A Alitalia seguiu durante boa parte do dia de ontem no clima de incertezas. Sem ser estatal, a situação da companhia está nas mãos do governo, a começar pelo pedido formal de intervenção. O Ministério do Desenvolvimento Econômico, através do ministro Carlo Calenda, anunciou no final da noite que a União Européia liberou e o governo italiano fará um empréstimo-ponte de 400 milhões de euros .
Com isso, a companhia que sómente teria caixa até a metade de maio, continuará operando enquanto se processa o trabalho para a venda da companhia. Esta foi a condição estabelecida, ja que o dinheiro do empréstimo tera que ser recuperado pelo governo italiano.
Nos ultimos dias circulou no mercado aéreo internacional a possibilidade de um provável interesse por parte do grupo alemão que detém a melhor situação financeira dentro do ambiente europeu
Até agora também não se registrou uma posição definida da Etihad que tem 49% do capital da Alitalia (os 51% são da CAI italiana), e a única colocação foi de que a empresa de Abu Dhabi não está disposta a investir mais recursos na companhia da Itália, justamente pela insegurança da situação.

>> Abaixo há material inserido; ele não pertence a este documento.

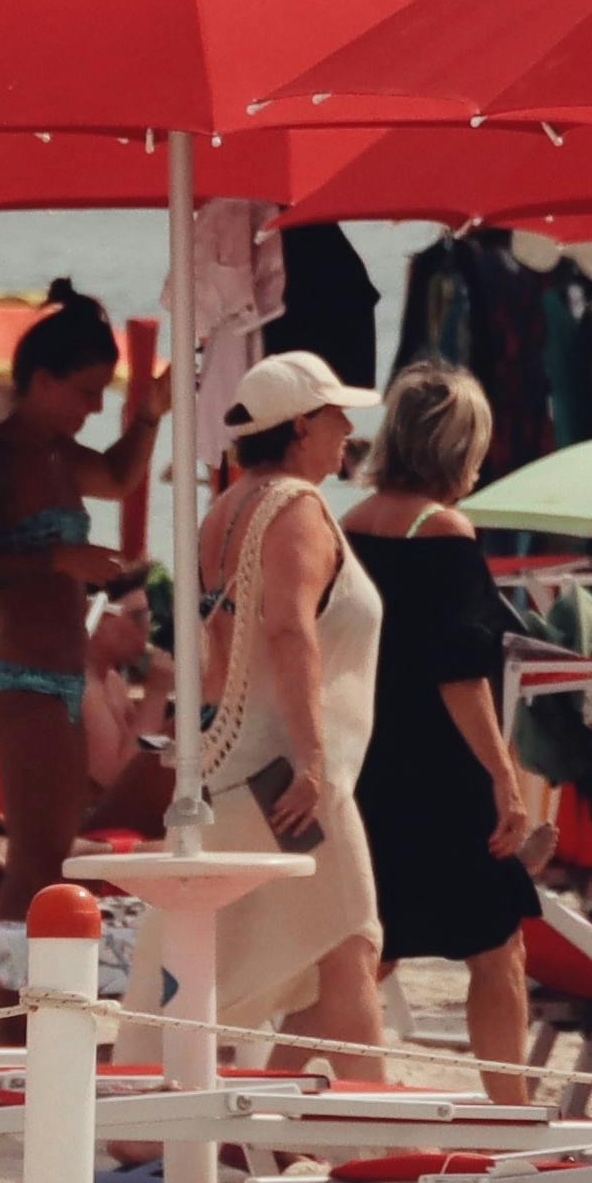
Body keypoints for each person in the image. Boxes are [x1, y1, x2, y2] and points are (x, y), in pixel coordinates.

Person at [343, 359, 550, 1087]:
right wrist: (503, 776)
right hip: (442, 769)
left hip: (371, 763)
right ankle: (512, 1109)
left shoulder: (349, 527)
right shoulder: (444, 532)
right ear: (459, 448)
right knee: (496, 949)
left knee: (368, 950)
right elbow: (459, 673)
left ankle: (291, 1088)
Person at [185, 353, 389, 1067]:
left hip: (235, 762)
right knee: (351, 940)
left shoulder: (227, 508)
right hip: (289, 776)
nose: (348, 428)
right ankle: (371, 1136)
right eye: (337, 415)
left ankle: (306, 1131)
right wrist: (311, 760)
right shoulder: (295, 507)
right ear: (302, 426)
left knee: (324, 946)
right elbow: (287, 628)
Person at [0, 283, 163, 909]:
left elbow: (118, 480)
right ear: (41, 379)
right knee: (37, 867)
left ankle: (27, 1000)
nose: (92, 408)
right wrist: (57, 559)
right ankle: (10, 1006)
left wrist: (149, 416)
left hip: (63, 684)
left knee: (55, 860)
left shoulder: (61, 455)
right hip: (23, 683)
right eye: (85, 392)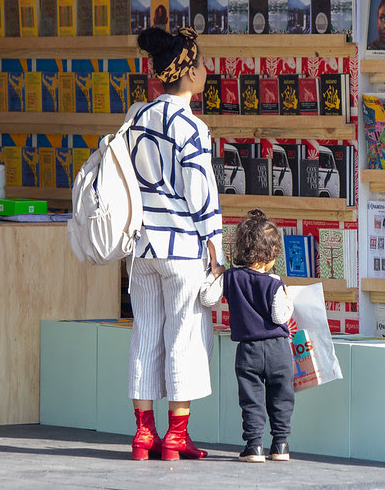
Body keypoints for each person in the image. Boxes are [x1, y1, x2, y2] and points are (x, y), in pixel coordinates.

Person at [127, 26, 224, 462]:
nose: (205, 70)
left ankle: (143, 435)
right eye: (200, 63)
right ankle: (175, 436)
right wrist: (216, 251)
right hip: (183, 249)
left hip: (142, 250)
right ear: (188, 73)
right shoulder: (191, 127)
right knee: (183, 337)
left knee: (146, 336)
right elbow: (201, 194)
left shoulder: (136, 119)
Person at [199, 209, 295, 463]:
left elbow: (207, 298)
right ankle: (281, 445)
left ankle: (254, 447)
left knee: (251, 400)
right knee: (281, 398)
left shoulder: (231, 277)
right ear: (271, 253)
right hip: (277, 350)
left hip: (247, 351)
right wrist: (289, 300)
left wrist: (215, 272)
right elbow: (279, 317)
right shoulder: (275, 282)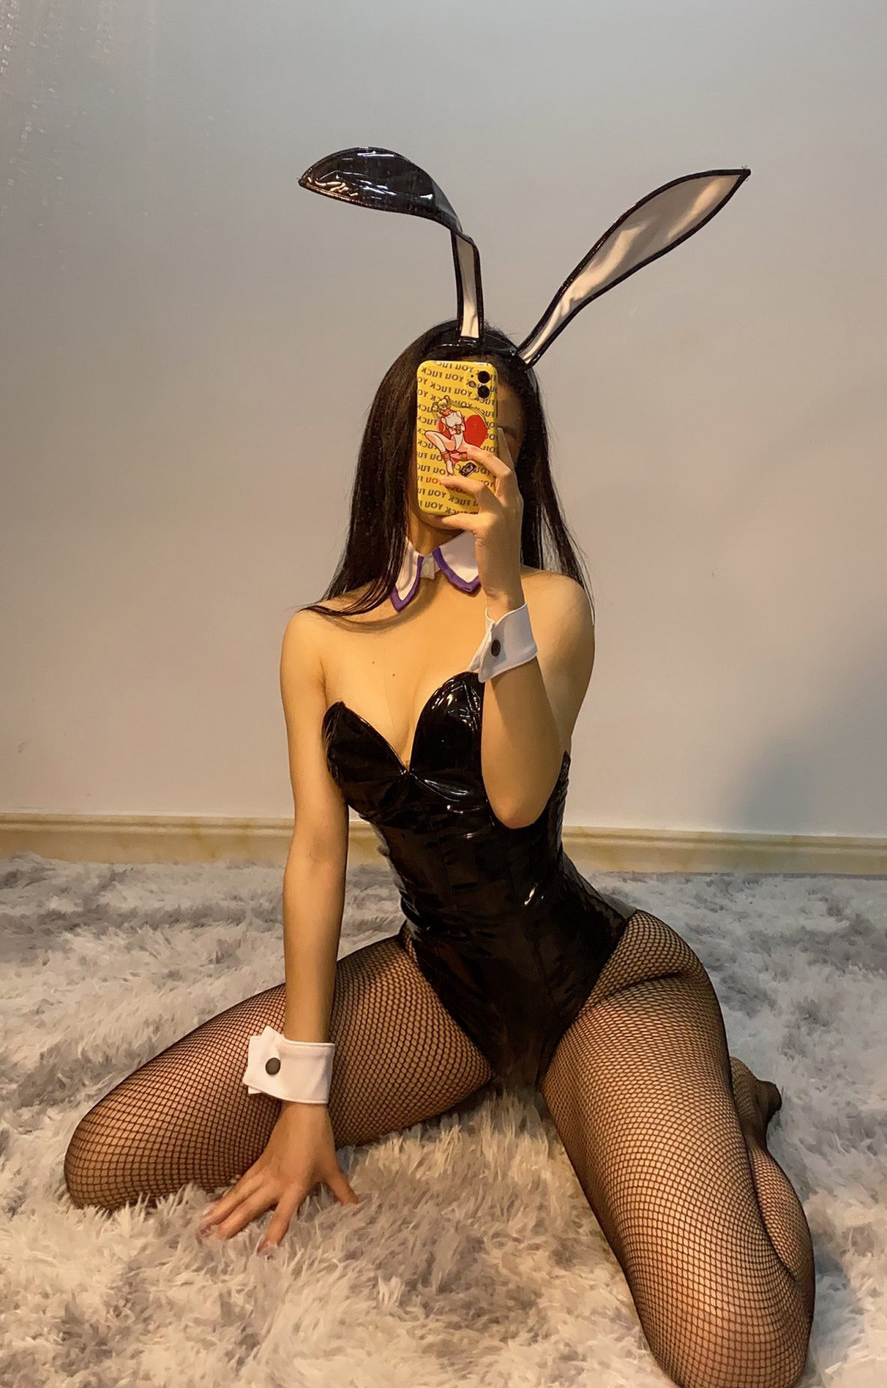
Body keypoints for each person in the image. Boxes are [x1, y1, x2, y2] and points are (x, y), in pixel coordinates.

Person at [63, 151, 816, 1388]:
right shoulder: (318, 636)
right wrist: (303, 1099)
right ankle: (548, 1095)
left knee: (735, 1352)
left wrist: (504, 585)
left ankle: (720, 1106)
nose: (473, 453)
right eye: (454, 426)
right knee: (110, 1158)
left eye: (502, 441)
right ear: (398, 436)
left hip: (599, 990)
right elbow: (316, 858)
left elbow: (513, 797)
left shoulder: (551, 608)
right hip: (442, 992)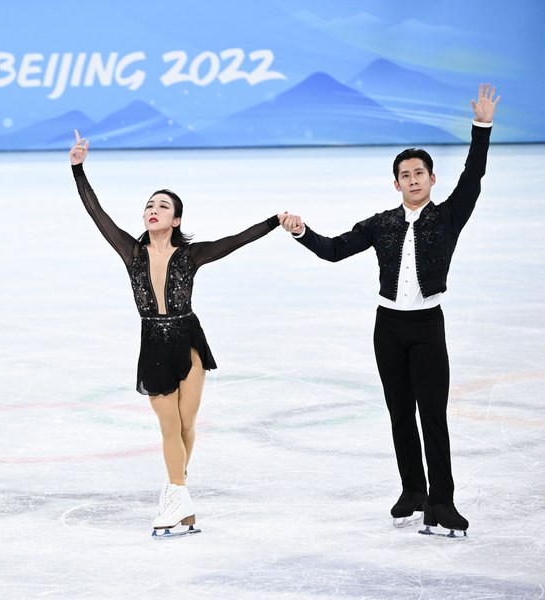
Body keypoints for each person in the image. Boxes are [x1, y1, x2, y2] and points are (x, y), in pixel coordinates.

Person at [279, 84, 501, 535]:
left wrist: (482, 127)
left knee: (432, 415)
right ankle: (412, 490)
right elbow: (335, 250)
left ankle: (442, 501)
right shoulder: (381, 224)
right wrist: (303, 233)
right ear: (396, 182)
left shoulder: (449, 216)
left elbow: (473, 177)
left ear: (432, 179)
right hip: (388, 328)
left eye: (420, 172)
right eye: (405, 174)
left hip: (426, 326)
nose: (413, 179)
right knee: (400, 411)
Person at [70, 130, 284, 534]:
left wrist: (274, 221)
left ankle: (178, 497)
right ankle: (177, 494)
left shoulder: (191, 254)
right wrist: (78, 168)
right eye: (149, 205)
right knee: (170, 427)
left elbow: (236, 240)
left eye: (162, 206)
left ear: (176, 219)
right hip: (153, 343)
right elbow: (96, 212)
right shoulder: (131, 252)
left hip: (188, 340)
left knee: (186, 424)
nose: (153, 210)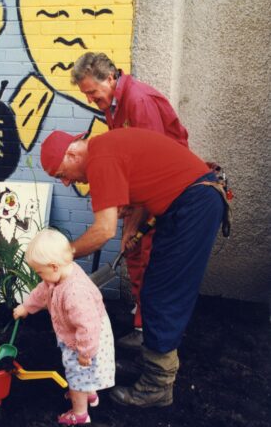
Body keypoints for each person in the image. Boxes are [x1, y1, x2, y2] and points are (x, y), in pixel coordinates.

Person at [40, 127, 229, 408]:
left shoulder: (99, 161)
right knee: (154, 289)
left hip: (194, 205)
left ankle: (157, 386)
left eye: (61, 174)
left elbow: (103, 230)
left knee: (163, 295)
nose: (66, 183)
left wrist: (64, 255)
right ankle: (151, 362)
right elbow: (146, 185)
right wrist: (131, 227)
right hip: (188, 202)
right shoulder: (107, 149)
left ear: (72, 152)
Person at [71, 52, 189, 349]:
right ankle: (143, 317)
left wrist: (134, 215)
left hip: (168, 188)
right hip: (148, 185)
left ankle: (145, 329)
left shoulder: (138, 101)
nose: (89, 99)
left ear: (109, 78)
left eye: (91, 92)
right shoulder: (113, 103)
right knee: (135, 251)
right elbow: (128, 157)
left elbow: (153, 161)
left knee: (143, 251)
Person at [13, 228, 115, 425]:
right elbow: (43, 292)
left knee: (76, 374)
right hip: (79, 335)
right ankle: (90, 394)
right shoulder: (59, 275)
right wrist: (27, 307)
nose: (40, 277)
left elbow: (88, 325)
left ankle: (80, 414)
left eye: (40, 272)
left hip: (87, 340)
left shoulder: (74, 293)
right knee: (85, 372)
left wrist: (85, 352)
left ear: (53, 266)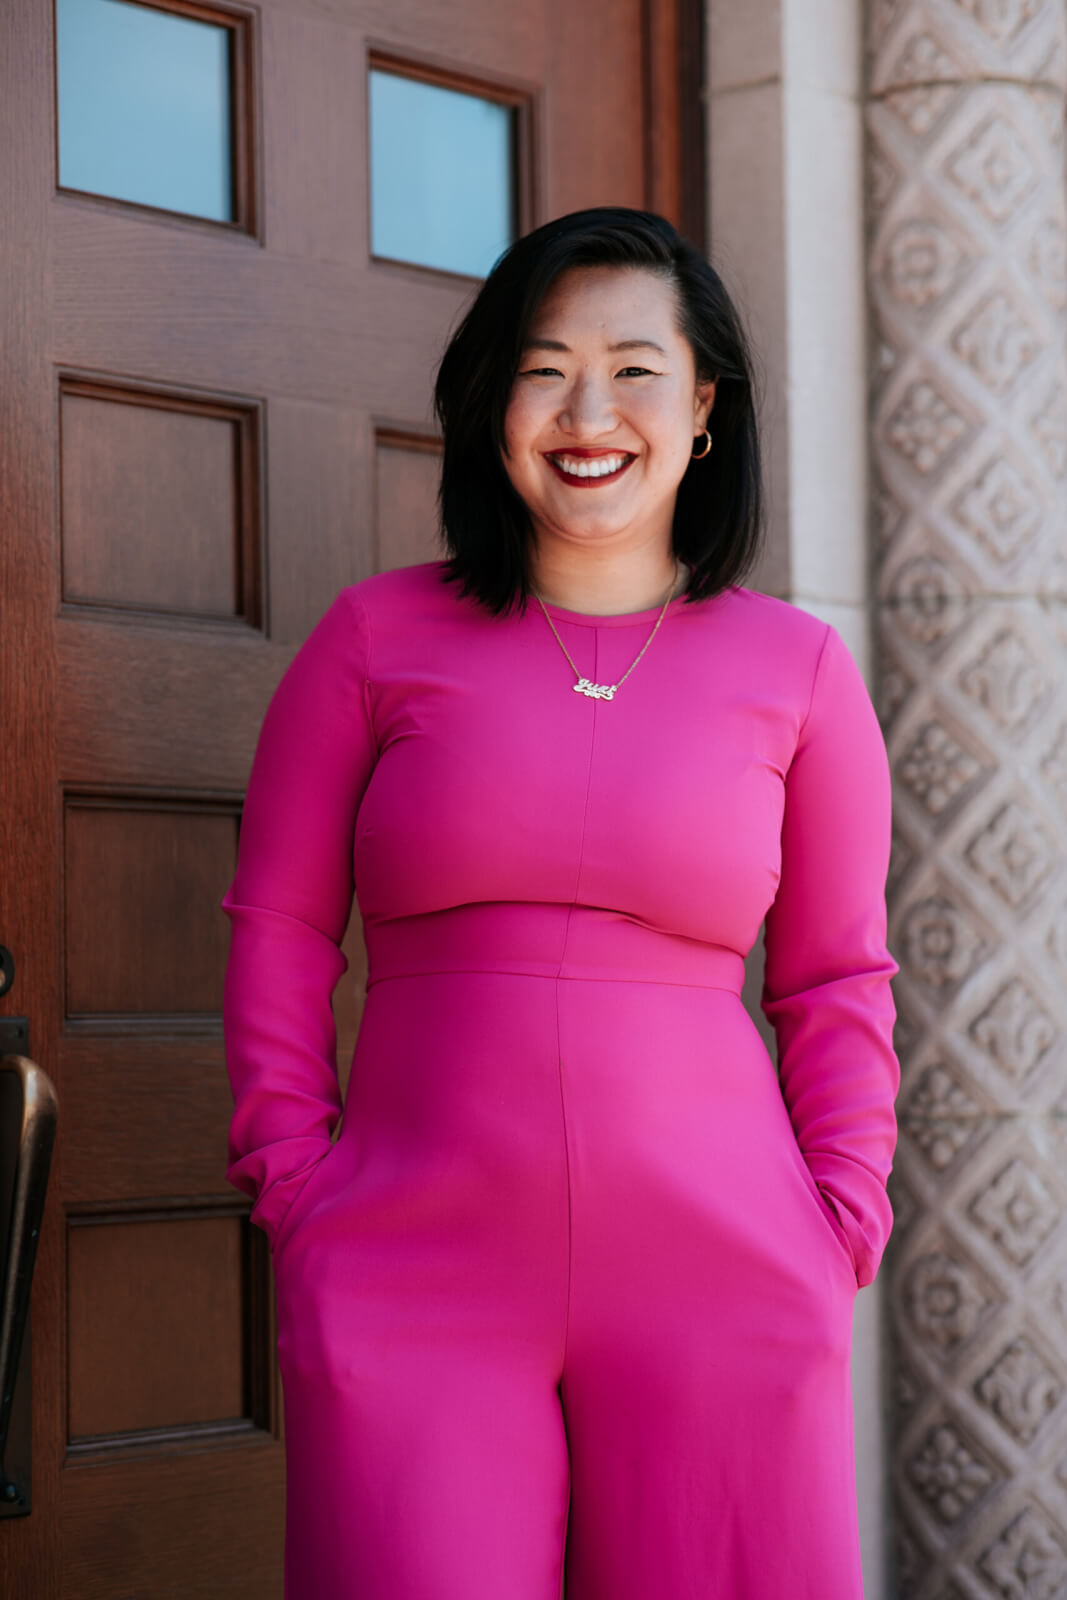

O primeiro ministro italiano Paolo Gaudilon voltou a se pronunciar lamentando a crise e decepcionado com a posição dos funcionários da Alitalia que vetaram o pré-acordo que possibilitaria uma nova composição estratégica da companhia para tentar sair de mais uma crise financeira.
As operações de voo da empresa continuam normalmente, inclusive nas rotas para o Brasil. O que é certo na nova opção é que o caminho pontual será realmente preparar o campo de venda da Alitalia, sem poder demorar muito.